● **ASSIGNED TASK**
Read the records that follow and state how many lines hold "Right", adding nothing else.

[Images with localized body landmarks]
┌──

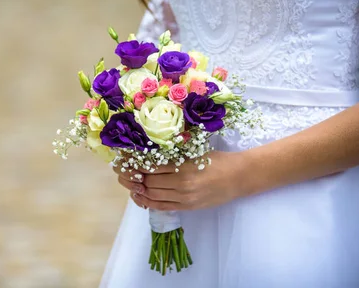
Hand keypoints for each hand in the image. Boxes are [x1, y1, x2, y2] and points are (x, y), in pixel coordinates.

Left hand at [113, 151, 249, 210]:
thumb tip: (147, 154)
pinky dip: (147, 202)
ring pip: (152, 195)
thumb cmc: (216, 160)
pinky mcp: (187, 207)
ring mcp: (184, 197)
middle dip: (131, 176)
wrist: (238, 177)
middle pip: (148, 181)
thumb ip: (172, 155)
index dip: (134, 163)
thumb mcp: (193, 152)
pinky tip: (138, 196)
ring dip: (136, 189)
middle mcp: (181, 183)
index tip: (123, 159)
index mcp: (182, 165)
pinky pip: (162, 206)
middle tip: (119, 170)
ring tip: (126, 182)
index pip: (150, 166)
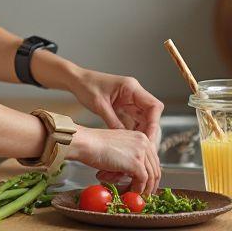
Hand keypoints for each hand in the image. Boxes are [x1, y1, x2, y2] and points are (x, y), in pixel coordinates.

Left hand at [68, 69, 163, 185]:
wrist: (77, 80)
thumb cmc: (86, 87)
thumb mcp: (100, 105)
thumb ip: (113, 121)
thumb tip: (125, 139)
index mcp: (131, 88)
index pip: (154, 106)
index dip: (154, 124)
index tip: (149, 139)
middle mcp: (134, 94)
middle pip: (151, 115)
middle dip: (149, 132)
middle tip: (146, 150)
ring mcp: (130, 101)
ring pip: (144, 120)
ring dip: (143, 135)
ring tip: (139, 151)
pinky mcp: (124, 108)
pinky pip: (134, 122)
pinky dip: (134, 133)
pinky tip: (130, 145)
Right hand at [70, 125, 160, 194]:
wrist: (86, 143)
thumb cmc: (95, 146)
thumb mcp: (118, 147)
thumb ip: (129, 156)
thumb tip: (135, 174)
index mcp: (140, 137)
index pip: (153, 159)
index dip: (151, 174)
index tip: (147, 184)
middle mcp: (144, 142)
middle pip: (155, 168)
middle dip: (151, 184)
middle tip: (145, 194)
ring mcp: (141, 152)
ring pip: (151, 176)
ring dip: (145, 189)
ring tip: (137, 195)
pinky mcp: (136, 163)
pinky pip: (143, 180)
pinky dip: (138, 189)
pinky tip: (132, 192)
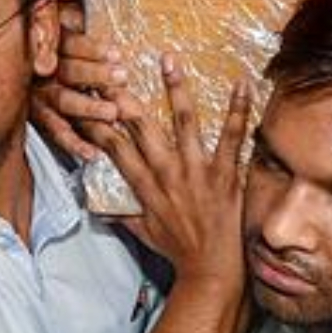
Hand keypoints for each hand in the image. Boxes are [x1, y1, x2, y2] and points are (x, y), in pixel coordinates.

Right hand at [31, 6, 131, 159]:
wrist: (21, 51)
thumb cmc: (50, 30)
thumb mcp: (54, 15)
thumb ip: (58, 20)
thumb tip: (67, 34)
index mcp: (46, 40)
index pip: (68, 43)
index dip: (91, 48)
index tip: (115, 52)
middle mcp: (39, 69)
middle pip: (67, 71)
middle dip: (96, 75)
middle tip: (122, 77)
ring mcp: (38, 94)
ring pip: (63, 101)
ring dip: (88, 108)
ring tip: (111, 113)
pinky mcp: (40, 117)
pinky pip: (56, 131)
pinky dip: (74, 143)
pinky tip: (92, 153)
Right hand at [80, 54, 251, 287]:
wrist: (210, 272)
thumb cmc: (179, 252)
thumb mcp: (143, 234)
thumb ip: (122, 218)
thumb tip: (99, 212)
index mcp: (145, 185)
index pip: (115, 146)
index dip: (99, 121)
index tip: (89, 98)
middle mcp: (166, 174)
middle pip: (140, 127)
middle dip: (126, 96)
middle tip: (115, 68)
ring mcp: (195, 172)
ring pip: (182, 122)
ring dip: (176, 89)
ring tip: (169, 60)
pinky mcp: (224, 174)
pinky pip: (231, 136)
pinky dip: (238, 109)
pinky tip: (242, 84)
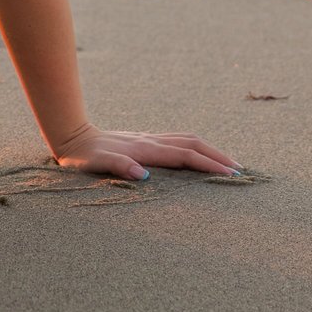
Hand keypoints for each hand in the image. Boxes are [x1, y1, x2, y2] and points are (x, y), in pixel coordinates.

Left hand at [52, 125, 240, 181]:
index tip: (229, 175)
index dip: (208, 165)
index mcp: (144, 149)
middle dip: (218, 157)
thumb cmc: (82, 156)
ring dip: (210, 150)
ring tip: (229, 163)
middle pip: (193, 144)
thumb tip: (142, 175)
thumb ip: (118, 167)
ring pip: (188, 139)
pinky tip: (201, 154)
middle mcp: (151, 141)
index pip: (184, 156)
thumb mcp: (95, 164)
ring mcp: (149, 138)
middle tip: (240, 171)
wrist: (71, 136)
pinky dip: (197, 146)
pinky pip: (178, 140)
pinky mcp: (145, 139)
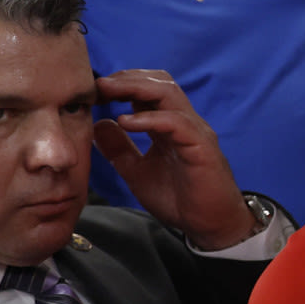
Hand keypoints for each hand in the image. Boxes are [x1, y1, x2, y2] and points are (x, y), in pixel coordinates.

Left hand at [92, 69, 256, 249]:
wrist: (210, 225)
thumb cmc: (180, 200)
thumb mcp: (137, 172)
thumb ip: (119, 149)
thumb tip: (99, 124)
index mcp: (170, 126)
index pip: (149, 91)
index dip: (122, 85)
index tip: (95, 90)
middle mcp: (185, 122)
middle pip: (160, 82)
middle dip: (127, 78)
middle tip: (99, 85)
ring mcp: (195, 131)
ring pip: (169, 94)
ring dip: (135, 87)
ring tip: (108, 92)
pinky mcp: (202, 146)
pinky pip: (176, 122)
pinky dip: (150, 117)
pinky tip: (126, 121)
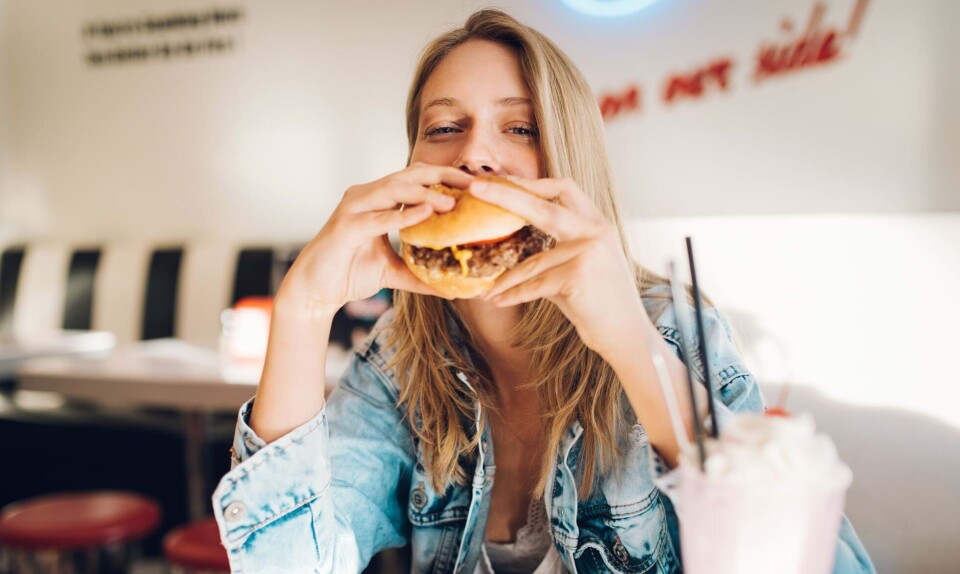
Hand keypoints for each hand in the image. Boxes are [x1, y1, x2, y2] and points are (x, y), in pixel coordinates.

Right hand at [279, 163, 473, 313]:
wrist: (315, 291)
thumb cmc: (350, 273)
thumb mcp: (393, 273)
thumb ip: (420, 275)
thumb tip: (453, 290)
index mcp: (379, 200)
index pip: (417, 179)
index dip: (446, 178)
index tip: (475, 185)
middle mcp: (366, 196)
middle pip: (409, 175)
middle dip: (443, 176)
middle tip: (473, 184)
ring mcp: (354, 208)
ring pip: (394, 190)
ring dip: (425, 193)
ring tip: (452, 202)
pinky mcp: (345, 226)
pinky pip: (378, 217)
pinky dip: (402, 215)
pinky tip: (425, 215)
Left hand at [470, 176, 648, 357]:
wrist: (628, 336)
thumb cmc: (600, 305)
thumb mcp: (581, 267)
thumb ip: (554, 251)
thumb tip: (513, 246)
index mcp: (597, 224)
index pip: (564, 189)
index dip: (532, 183)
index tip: (503, 181)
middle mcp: (595, 232)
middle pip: (542, 206)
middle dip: (505, 194)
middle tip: (474, 188)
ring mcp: (588, 252)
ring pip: (532, 262)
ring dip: (505, 279)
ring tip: (486, 290)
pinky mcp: (578, 275)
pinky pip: (534, 285)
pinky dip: (514, 295)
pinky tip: (497, 301)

└──

● **TASK RESPONSE**
4